RECORDED DATA
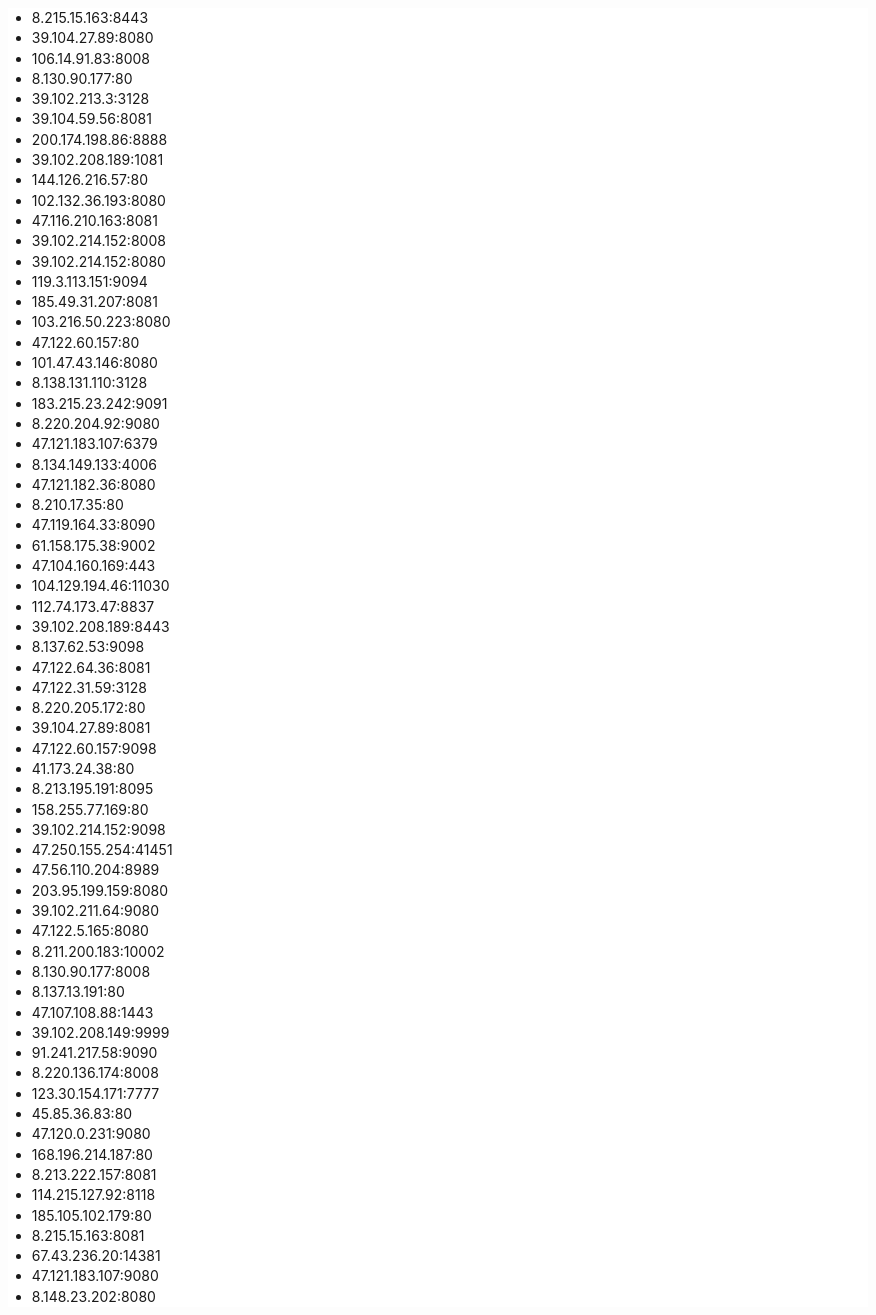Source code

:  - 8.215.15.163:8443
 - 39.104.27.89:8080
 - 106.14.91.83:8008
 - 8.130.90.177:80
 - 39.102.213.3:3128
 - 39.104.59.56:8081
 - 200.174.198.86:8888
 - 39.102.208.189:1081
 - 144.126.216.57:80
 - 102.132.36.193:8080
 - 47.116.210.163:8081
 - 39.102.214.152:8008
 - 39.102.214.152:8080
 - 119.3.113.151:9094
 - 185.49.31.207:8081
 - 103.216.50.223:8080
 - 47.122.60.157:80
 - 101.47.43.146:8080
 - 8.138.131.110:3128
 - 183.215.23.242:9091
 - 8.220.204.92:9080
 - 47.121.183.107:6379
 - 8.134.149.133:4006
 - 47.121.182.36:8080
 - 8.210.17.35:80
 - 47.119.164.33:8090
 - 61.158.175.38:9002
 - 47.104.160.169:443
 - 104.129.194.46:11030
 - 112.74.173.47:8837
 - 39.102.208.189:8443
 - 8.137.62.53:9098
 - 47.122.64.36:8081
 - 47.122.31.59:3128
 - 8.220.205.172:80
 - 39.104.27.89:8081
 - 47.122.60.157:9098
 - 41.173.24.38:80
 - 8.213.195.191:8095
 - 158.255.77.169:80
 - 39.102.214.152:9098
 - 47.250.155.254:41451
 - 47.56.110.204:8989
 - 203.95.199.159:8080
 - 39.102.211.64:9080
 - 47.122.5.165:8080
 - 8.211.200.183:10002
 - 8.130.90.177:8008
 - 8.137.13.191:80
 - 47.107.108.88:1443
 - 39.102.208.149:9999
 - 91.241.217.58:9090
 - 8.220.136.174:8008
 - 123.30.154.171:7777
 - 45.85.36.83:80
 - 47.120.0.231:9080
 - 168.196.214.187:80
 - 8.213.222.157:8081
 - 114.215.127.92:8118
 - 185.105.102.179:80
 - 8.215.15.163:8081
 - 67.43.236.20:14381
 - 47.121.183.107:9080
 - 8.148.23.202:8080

GOAL OF THE EXERCISE
Word for word, restate every line of the listing, omitting the pictures.

ANSWER FOR THE TASK
Source code

:  - 8.215.15.163:8443
 - 39.104.27.89:8080
 - 106.14.91.83:8008
 - 8.130.90.177:80
 - 39.102.213.3:3128
 - 39.104.59.56:8081
 - 200.174.198.86:8888
 - 39.102.208.189:1081
 - 144.126.216.57:80
 - 102.132.36.193:8080
 - 47.116.210.163:8081
 - 39.102.214.152:8008
 - 39.102.214.152:8080
 - 119.3.113.151:9094
 - 185.49.31.207:8081
 - 103.216.50.223:8080
 - 47.122.60.157:80
 - 101.47.43.146:8080
 - 8.138.131.110:3128
 - 183.215.23.242:9091
 - 8.220.204.92:9080
 - 47.121.183.107:6379
 - 8.134.149.133:4006
 - 47.121.182.36:8080
 - 8.210.17.35:80
 - 47.119.164.33:8090
 - 61.158.175.38:9002
 - 47.104.160.169:443
 - 104.129.194.46:11030
 - 112.74.173.47:8837
 - 39.102.208.189:8443
 - 8.137.62.53:9098
 - 47.122.64.36:8081
 - 47.122.31.59:3128
 - 8.220.205.172:80
 - 39.104.27.89:8081
 - 47.122.60.157:9098
 - 41.173.24.38:80
 - 8.213.195.191:8095
 - 158.255.77.169:80
 - 39.102.214.152:9098
 - 47.250.155.254:41451
 - 47.56.110.204:8989
 - 203.95.199.159:8080
 - 39.102.211.64:9080
 - 47.122.5.165:8080
 - 8.211.200.183:10002
 - 8.130.90.177:8008
 - 8.137.13.191:80
 - 47.107.108.88:1443
 - 39.102.208.149:9999
 - 91.241.217.58:9090
 - 8.220.136.174:8008
 - 123.30.154.171:7777
 - 45.85.36.83:80
 - 47.120.0.231:9080
 - 168.196.214.187:80
 - 8.213.222.157:8081
 - 114.215.127.92:8118
 - 185.105.102.179:80
 - 8.215.15.163:8081
 - 67.43.236.20:14381
 - 47.121.183.107:9080
 - 8.148.23.202:8080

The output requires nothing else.